◆ Estratto del testo ◆
* * * * *
Si parla molto, sull’isola d’Elba, del problema delle case in affitto annuale. Eppure ho la sensazione che, dietro le parole, manchi un vero ascolto. Leggo storie di persone che, se non troveranno presto una casa, saranno costrette ad andare via. Non perché vogliano andarsene, ma perché costrette. E questo significa lasciare un posto fisso, un’attività avviata, una vita costruita con fatica.
So bene che l’Elba vive di turismo. Ma vive anche – e forse non si dice abbastanza – grazie a chi resta tutto l’anno. Ai professori che arrivano da fuori, agli infermieri, ai medici, agli impiegati stagionali che diventano parte integrante della comunità. A tutte quelle persone che, pur non essendo nate qui, cercano con impegno di far parte di questo luogo.
* * * * *
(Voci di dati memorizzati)
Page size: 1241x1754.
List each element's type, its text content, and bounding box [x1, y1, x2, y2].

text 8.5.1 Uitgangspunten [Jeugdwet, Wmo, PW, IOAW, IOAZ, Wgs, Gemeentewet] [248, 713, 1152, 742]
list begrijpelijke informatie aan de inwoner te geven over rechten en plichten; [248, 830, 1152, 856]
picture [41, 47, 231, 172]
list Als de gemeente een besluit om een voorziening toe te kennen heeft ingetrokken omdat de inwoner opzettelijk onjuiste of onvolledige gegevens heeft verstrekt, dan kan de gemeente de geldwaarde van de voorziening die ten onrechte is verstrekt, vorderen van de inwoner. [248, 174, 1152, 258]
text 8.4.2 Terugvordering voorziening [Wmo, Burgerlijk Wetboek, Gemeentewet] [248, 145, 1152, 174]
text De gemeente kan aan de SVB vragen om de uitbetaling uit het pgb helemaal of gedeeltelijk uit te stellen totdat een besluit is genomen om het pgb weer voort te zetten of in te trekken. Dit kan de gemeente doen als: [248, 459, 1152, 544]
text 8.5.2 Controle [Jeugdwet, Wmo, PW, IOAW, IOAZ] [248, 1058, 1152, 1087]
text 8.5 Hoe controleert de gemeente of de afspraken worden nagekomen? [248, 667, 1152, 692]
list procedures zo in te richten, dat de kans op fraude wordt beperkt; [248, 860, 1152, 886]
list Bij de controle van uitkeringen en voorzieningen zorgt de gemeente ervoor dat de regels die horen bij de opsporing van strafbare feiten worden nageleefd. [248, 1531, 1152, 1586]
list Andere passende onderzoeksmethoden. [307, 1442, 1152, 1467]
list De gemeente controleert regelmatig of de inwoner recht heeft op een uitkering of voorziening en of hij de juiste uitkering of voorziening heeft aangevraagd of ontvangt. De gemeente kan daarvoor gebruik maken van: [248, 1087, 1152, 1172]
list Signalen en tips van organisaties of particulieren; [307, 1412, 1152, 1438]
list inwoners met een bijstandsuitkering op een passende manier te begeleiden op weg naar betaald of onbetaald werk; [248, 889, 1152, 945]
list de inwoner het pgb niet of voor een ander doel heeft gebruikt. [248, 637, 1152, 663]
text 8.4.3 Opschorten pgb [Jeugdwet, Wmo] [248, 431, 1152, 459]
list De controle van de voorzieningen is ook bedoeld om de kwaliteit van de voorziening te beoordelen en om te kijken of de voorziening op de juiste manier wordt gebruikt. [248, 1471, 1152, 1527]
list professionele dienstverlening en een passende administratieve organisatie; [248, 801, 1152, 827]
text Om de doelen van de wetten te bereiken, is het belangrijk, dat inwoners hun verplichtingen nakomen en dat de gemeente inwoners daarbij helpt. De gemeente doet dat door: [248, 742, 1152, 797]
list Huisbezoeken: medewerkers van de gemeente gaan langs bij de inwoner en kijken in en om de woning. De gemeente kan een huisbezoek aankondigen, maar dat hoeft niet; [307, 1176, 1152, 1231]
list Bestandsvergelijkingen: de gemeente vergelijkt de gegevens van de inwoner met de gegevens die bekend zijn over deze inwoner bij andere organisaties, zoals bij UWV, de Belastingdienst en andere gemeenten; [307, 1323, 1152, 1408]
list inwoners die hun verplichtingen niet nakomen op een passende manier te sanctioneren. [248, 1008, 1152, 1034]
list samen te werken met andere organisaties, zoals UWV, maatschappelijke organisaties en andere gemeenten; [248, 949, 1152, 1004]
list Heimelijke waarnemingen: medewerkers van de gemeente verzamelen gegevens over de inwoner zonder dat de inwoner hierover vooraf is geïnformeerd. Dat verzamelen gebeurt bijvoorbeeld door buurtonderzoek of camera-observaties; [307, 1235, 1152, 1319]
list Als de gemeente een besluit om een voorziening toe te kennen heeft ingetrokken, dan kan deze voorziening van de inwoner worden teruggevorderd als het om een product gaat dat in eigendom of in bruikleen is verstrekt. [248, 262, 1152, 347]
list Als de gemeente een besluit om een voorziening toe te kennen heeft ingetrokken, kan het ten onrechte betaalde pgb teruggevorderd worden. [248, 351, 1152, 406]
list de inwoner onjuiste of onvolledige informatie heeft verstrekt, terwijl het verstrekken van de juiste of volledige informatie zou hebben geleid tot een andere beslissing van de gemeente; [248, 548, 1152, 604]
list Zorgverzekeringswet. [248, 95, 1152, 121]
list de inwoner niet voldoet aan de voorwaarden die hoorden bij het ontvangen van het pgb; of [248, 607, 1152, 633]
* * * * *
◆ Cosa fare ◆
a – Riporta fedelmente la parte del testo sulle case in affitto all'Elba che comincia con "Si parla molto, sull’isola" e si chiude con "costruita con fatica.".
b – Elenca le categorie di lavoratori che il testo sulle case in affitto all'Elba nomina tra coloro che restano sull'isola tutto l'anno.

◆ Risposte ◆
a –
Si parla molto, sull’isola d’Elba, del problema delle case in affitto annuale. Eppure ho la sensazione che, dietro le parole, manchi un vero ascolto. Leggo storie di persone che, se non troveranno presto una casa, saranno costrette ad andare via. Non perché vogliano andarsene, ma perché costrette. E questo significa lasciare un posto fisso, un’attività avviata, una vita costruita con fatica.

b –
- professori che arrivano da fuori
- infermieri
- medici
- impiegati stagionali